▶ _Directions_:
Starting at the first line of the entries below, restate each line exactly until you reach the line with "Fähigkeit nachgewiesen werden, eine", and print that one too. Leave the pictures out and stop there.

▶ _Records for processing_:

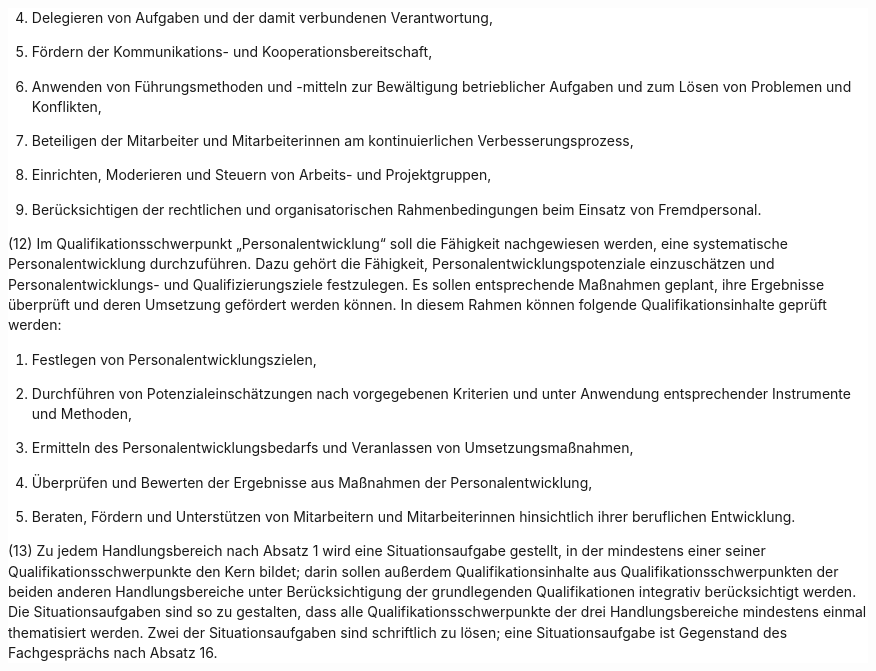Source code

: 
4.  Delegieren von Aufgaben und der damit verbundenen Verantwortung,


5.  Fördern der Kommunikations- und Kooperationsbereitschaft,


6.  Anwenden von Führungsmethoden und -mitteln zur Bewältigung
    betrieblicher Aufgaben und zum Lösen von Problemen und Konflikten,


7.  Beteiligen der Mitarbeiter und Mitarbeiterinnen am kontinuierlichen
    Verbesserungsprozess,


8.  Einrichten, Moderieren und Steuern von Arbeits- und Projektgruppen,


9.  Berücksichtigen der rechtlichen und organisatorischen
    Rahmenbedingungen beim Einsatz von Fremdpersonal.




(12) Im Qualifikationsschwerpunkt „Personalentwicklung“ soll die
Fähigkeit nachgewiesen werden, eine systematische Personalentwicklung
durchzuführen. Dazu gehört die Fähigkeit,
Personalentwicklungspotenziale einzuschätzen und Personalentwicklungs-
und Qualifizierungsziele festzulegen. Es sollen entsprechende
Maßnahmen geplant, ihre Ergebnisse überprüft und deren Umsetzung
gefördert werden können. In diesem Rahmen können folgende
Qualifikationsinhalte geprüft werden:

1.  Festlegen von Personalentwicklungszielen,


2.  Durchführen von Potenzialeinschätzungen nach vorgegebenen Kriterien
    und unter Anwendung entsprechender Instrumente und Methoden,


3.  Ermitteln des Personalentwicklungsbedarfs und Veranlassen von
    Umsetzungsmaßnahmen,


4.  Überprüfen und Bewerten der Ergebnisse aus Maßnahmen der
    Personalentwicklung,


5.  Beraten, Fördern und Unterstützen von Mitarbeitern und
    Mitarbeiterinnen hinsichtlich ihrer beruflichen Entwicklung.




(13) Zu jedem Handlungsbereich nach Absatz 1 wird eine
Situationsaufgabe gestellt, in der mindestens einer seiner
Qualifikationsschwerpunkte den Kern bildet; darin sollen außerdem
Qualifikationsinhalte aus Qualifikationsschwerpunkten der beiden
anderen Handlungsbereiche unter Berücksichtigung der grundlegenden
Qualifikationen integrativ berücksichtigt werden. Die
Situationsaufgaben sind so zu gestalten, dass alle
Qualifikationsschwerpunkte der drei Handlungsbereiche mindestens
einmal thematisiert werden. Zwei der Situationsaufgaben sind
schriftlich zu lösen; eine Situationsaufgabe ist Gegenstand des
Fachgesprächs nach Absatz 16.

▶ _Completed task_:
Source code

: 
4.  Delegieren von Aufgaben und der damit verbundenen Verantwortung,


5.  Fördern der Kommunikations- und Kooperationsbereitschaft,


6.  Anwenden von Führungsmethoden und -mitteln zur Bewältigung
    betrieblicher Aufgaben und zum Lösen von Problemen und Konflikten,


7.  Beteiligen der Mitarbeiter und Mitarbeiterinnen am kontinuierlichen
    Verbesserungsprozess,


8.  Einrichten, Moderieren und Steuern von Arbeits- und Projektgruppen,


9.  Berücksichtigen der rechtlichen und organisatorischen
    Rahmenbedingungen beim Einsatz von Fremdpersonal.




(12) Im Qualifikationsschwerpunkt „Personalentwicklung“ soll die
Fähigkeit nachgewiesen werden, eine systematische Personalentwicklung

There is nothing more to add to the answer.